EXCERPTED TEXT below:

Immunofluorescence staining

Tumor sections were prepared and incubated with specific fluorescent probes and antibodies to visualize various cellular markers. Zinquin ethyl ester (J&K Scientific, China) was used to stain zinc ions, while DCFH-DA (Sigma‒Aldrich, USA) was used to detect ROS. A Hypoxyprobe Green Kit (HPI Inc., USA) was utilized to label the hypoxic areas. Additionally, an anti-CD31 rat monoclonal antibody (1:200) (Abcam, UK) and an anti-calreticulin rabbit monoclonal antibody (1:200) (Abcam, UK) were applied to detect CD31-expressing blood vessels and ICDs, respectively. The tumor sections were incubated with these probes and antibodies overnight at 4 °C. After thorough washing with PBS three times, the sections were further stained with secondary antibodies to detect the primary antibody-bound targets. Specifically, a goat anti-rat IgG H&L (Cy5, 1:200) (Abcam, UK) and a goat anti-rabbit IgG H&L (Cy3, 1:200) (Abcam, UK) were used as secondary antibodies. DAPI (Sangon Biotech, China) was used as a nuclear counterstain. To preserve the fluorescence signals, the sections were sealed with 50% glycerol. Subsequently, fluorescence images were captured using a confocal microscope (Leica, Germany) to visualize and analyze the specific markers and cellular components within the tumor sections.

Flow cytometry

Single-cell suspensions were prepared as follows: the lymph nodes and spleens were mechanically dissociated, filtered, and suspended in NS (0.5–1 × 10⁶ cells/ml). Tumors were cut into small pieces, incubated with collagenase type IV (1 mg/ml, Sigma, USA) at 37 °C for 3–4 h, filtered, and suspended in NS (0.5–1 × 10⁶ cells/ml). As most tested antigens are expressed on cell membranes, the samples were stained with specific antibodies for 20 min at 4 °C in the dark and then washed before analysis. For Foxp3, which is expressed in the nucleus, the True-Nuclear Transcription Factor Buffer Set (Biolegend, USA) was used. The following monoclonal antibodies obtained from Biolegend were used for flow cytometry: CD11c-FITC (5 μg/ml), CD80-APC (2 μg/ml), CD86-PE (2 μg/ml), CD11b-FITC (5 μg/ml), F4/80-PE-Cy7 (2 μg/ml), CD206-APC (2 μg/ml), CD3-FITC (5 μg/ml), CD4-PE-Cy7 (2 μg/ml), CD8-PE-Cy5 (2 μg/ml), CD44-PE (2 μg/ml), CD62L-APC (2 μg/ml), CD25-APC (2 μg/ml), and Foxp3-PE (2 μg/ml). To measure the levels of IL-6 and IL-10, a BD™ Cytometric Bead Array (CBA), Mouse Interleukin (IL)-6 Flex Set, and Mouse IL-10 Flex Set were used for detection and analysis. By employing these techniques and reagents, we were able to analyze immune cell populations, surface marker expression, and cytokine levels within single-cell suspensions obtained from lymph nodes, spleens, and tumors.

End of EXCERPTED TEXT.

[ACTIVITY]
Carry the methods text on immunofluorescence staining and flow cytometry forward from its last sentence. Nothing in the listing is needed for this work.

EXTRACTED DATA below:

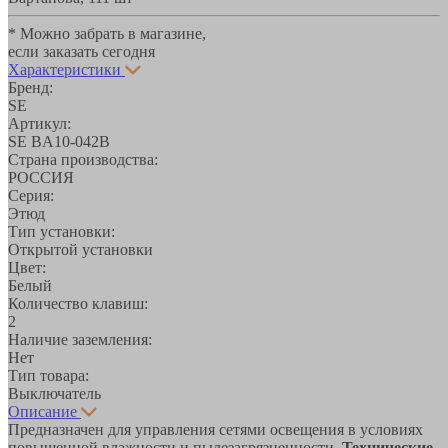
* Можно забрать в магазине,
если заказать сегодня
Характеристики
Бренд:
SE
Артикул:
SE BA10-042B
Страна производства:
РОССИЯ
Серия:
Этюд
Тип установки:
Открытой установки
Цвет:
Белый
Количество клавиш:
2
Наличие заземления:
Нет
Тип товара:
Выключатель
Описание
Предназначен для управления сетями освещения в условиях
повышенной влажности и пылезагрязненности.
Технические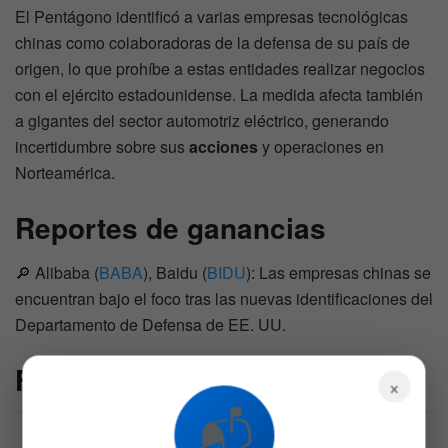
El Pentágono identificó a varias empresas tecnológicas
chinas como colaboradoras de la defensa de su país de
origen, lo que prohíbe a estas entidades realizar negocios
con el ejército estadounidense. La medida afecta también
a gigantes del sector automotriz eléctrico, generando
incertidumbre sobre sus
acciones
y operaciones en
Norteamérica.
Reportes de ganancias
🔎 Alibaba (
BABA
), Baidu (
BIDU
): Las empresas chinas se
encuentran bajo el foco tras las nuevas identificaciones del
Departamento de Defensa de EE. UU.
FAQs
×
📬
¿Por qué las acciones de Marvell Technology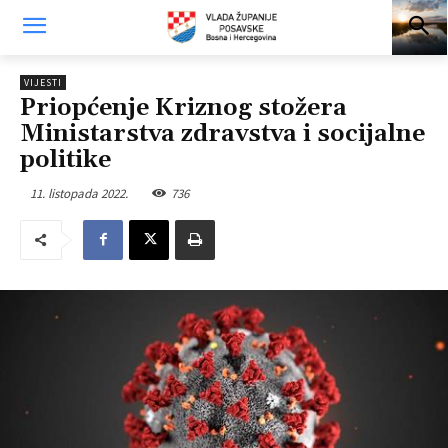
VIJESTI
Priopćenje Kriznog stožera
Ministarstva zdravstva i socijalne
politike
11. listopada 2022.
736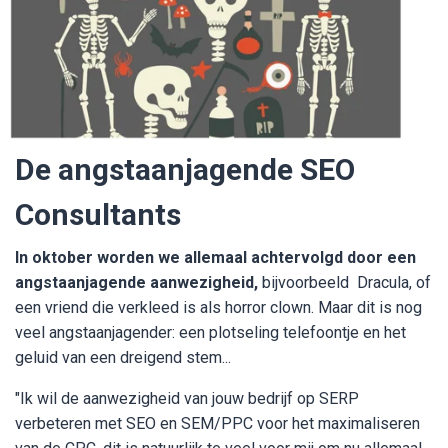
De angstaanjagende SEO
Consultants
In oktober worden we allemaal achtervolgd door een
angstaanjagende aanwezigheid,
bijvoorbeeld Dracula, of
een vriend die verkleed is als horror clown. Maar dit is nog
veel angstaanjagender: een plotseling telefoontje en het
geluid van een dreigend stem...
"Ik wil de aanwezigheid van jouw bedrijf op SERP
verbeteren met SEO en SEM/PPC voor het maximaliseren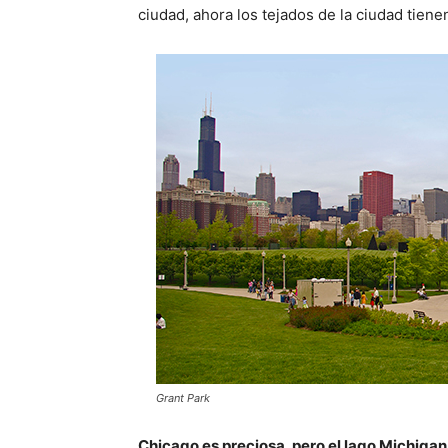
ciudad, ahora los tejados de la ciudad tiene
Grant Park
Chicago es preciosa, pero el lago Michigan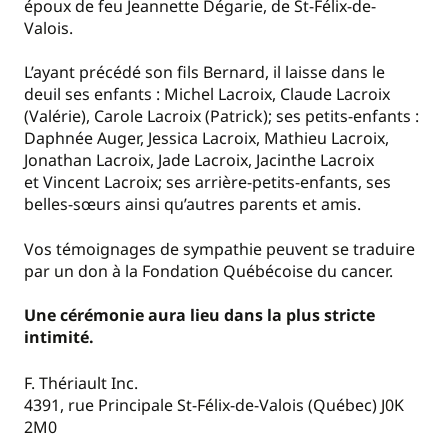
époux de feu Jeannette Dégarie, de St-Félix-de-
Valois.
L’ayant précédé son fils Bernard, il laisse dans le
deuil ses enfants : Michel Lacroix, Claude Lacroix
(Valérie), Carole Lacroix (Patrick); ses petits-enfants :
Daphnée Auger, Jessica Lacroix, Mathieu Lacroix,
Jonathan Lacroix, Jade Lacroix, Jacinthe Lacroix
et Vincent Lacroix; ses arrière-petits-enfants, ses
belles-sœurs ainsi qu’autres parents et amis.
Vos témoignages de sympathie peuvent se traduire
par un don à la Fondation Québécoise du cancer.
Une cérémonie aura lieu dans la plus stricte
intimité.
F. Thériault Inc.
4391, rue Principale St-Félix-de-Valois (Québec) J0K
2M0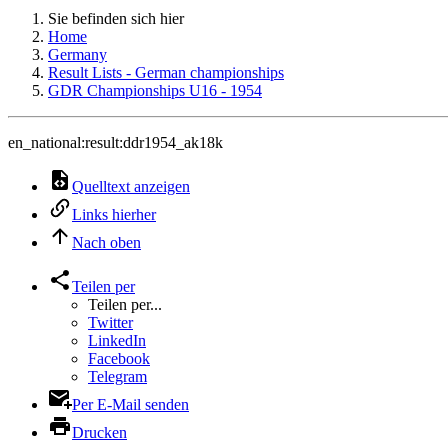
Sie befinden sich hier
Home
Germany
Result Lists - German championships
GDR Championships U16 - 1954
en_national:result:ddr1954_ak18k
Quelltext anzeigen
Links hierher
Nach oben
Teilen per
Teilen per...
Twitter
LinkedIn
Facebook
Telegram
Per E-Mail senden
Drucken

End of EXTRACTED DATA.

[THE ANSWER]
Cytotoxicity assay of mouse splenocytes

H22 hepatocellular carcinoma cells were labeled with CFSE for 10 min at 37 °C in the dark. Subsequently, splenocytes from mice in the four groups (RT group, RT + MSN group, RT + MSN-Mn/ZnO2 group, and RT + MSN@R837-Mn/ZnO2 group) were cocultured with CFSE-labeled H22 hepatocellular carcinoma cells at different effector-to-target ratios (E:T) of 5:1, 10:1, and 20:1. The cocultures were maintained at 37 °C and 5% CO₂. After 6 h, the cells were stained with propidium iodide (PI) for 20 min at 4 °C in the dark and then washed prior to analysis.

Statistical analyses

Unless otherwise specified, all experiments were performed with biological replicates. Paired two-tailed Student’s t tests were used for comparisons between two groups. For comparisons among multiple groups, one-way analysis of variance (ANOVA) or two-way ANOVA was applied. Survival benefit was assessed using the log-rank test. Statistical significance is denoted as *P ≤ 0.05, **P ≤ 0.01, and ***P ≤ 0.001.